Godtalk: Obedience to God's will


God has a bigger plan for me than I have for myself

God's will is not some abstract idea to be figured out or puzzled over.  The simple truth is that God’s will is what God actually wills to send us each day, in the way of  circumstances, places, people and problems God sets before us at that time.  We have to learn to recognise his will in the reality of the situation.

We have no need to wonder what God’s will must be for us;  his will is revealed in every situation of everyday life.  We must try to see all things as God sees them and sends to us. 

The challenge lies in learning to accept this truth and act on it. 

When life changes for the better, acceptance is no problem.  You meet a new friend, get promotion at work, fall in love.   You learn that you’ll soon become a mother or father, grandmother/father.
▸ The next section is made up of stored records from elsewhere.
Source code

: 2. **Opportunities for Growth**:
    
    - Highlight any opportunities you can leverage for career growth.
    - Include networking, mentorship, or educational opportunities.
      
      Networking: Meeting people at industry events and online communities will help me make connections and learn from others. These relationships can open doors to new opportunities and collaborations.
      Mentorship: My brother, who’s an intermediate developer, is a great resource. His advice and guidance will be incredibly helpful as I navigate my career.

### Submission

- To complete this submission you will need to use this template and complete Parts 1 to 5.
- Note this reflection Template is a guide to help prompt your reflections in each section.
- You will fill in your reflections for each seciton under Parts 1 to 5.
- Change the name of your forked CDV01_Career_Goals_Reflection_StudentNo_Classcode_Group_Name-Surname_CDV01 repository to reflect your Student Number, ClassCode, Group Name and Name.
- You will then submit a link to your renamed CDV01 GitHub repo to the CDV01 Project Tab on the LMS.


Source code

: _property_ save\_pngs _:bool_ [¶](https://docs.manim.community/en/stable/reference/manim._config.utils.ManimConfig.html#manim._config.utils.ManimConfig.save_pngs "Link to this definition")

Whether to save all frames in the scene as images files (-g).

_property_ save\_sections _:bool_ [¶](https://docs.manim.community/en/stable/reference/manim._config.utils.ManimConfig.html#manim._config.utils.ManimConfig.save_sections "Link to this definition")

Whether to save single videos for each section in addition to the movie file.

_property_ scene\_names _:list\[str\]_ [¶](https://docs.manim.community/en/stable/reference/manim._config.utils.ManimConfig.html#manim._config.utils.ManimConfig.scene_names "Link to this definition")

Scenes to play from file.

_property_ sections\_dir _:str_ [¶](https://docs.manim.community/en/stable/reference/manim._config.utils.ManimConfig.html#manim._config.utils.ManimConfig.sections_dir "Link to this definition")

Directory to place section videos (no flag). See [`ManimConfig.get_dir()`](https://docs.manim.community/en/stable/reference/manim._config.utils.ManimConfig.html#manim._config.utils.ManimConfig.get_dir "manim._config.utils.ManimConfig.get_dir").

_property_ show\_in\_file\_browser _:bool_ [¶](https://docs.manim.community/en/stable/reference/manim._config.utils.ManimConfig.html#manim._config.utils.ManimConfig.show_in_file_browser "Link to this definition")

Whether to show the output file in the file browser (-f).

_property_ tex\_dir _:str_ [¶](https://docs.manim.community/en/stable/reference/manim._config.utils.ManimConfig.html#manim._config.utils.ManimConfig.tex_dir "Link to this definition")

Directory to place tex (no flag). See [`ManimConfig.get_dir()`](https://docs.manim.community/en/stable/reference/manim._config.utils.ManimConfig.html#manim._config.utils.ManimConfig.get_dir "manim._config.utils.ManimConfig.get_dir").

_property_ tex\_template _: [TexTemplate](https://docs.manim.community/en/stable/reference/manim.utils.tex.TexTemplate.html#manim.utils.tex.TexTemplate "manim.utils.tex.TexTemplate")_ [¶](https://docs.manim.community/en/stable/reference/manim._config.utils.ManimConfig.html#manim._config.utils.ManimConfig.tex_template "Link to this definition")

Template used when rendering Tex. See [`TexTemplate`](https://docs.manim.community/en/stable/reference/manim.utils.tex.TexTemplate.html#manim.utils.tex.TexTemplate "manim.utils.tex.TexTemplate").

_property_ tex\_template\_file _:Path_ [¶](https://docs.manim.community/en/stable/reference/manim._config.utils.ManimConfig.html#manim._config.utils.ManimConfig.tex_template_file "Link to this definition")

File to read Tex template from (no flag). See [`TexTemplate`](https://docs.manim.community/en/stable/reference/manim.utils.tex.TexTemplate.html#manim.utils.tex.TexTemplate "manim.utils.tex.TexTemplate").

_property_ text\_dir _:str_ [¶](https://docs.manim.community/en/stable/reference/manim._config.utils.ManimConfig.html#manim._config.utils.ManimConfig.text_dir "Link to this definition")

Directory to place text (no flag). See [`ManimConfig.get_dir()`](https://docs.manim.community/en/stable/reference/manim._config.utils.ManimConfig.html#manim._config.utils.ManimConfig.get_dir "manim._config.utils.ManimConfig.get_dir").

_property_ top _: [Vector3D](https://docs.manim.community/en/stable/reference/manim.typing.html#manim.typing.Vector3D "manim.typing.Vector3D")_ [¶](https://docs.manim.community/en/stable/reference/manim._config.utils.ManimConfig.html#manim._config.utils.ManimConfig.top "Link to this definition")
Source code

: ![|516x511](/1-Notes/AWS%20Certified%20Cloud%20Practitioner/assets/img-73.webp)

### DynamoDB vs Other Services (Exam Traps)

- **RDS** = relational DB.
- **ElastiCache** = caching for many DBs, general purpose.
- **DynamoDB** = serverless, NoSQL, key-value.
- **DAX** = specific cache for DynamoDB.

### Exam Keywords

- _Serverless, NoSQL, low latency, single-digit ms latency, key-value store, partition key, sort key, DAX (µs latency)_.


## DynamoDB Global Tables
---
In these cases acceptance is easy.  All we need to do is to be grateful.

But what happens when life presents us with unavoidable suffering?   The example of the Jesuit approach to obedience may be helpful.  What enables  a Jesuit, having presented his own view, to accept difficult decisions by his superior,  can help anyone:  the realisation that this is what God is inviting us to experience at this moment.  It is the understanding that somehow God is with us at work and revealed in a new way in this experience.

It’s not that God wills suffering or pain, nor that any of us will ever fully understand the mystery of suffering.  Nor that we need to look at every difficulty as God’s will.  Some suffering should be avoided, lessened or combated:  treatable illnesses, abusive marriages, unhealthy work situations.

God invites us to accept the inescapable realities placed before us.  We can either turn away from that acceptance of life and continue on our own, or we can plunge into the  reality of the situation and try to find God there in new ways.

‘Lord, give us courage to change what ought to be changed, serenity to accept what cannot be changed, and wisdom to know the difference.’